_WHAT YOU HAVE TO DO_:
Your task is to copy every line below that contains the word "down".

_DATA SHOWN_:
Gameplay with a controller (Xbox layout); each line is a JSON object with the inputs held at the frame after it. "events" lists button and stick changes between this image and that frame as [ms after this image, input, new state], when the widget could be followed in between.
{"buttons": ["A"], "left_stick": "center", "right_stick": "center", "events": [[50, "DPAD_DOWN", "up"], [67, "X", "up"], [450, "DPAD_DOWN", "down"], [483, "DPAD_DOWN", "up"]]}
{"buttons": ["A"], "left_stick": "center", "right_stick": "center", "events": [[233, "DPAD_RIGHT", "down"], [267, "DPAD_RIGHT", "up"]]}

_RESULT OF THIS EXERCISE_:
{"buttons": ["A"], "left_stick": "center", "right_stick": "center", "events": [[50, "DPAD_DOWN", "up"], [67, "X", "up"], [450, "DPAD_DOWN", "down"], [483, "DPAD_DOWN", "up"]]}
{"buttons": ["A"], "left_stick": "center", "right_stick": "center", "events": [[233, "DPAD_RIGHT", "down"], [267, "DPAD_RIGHT", "up"]]}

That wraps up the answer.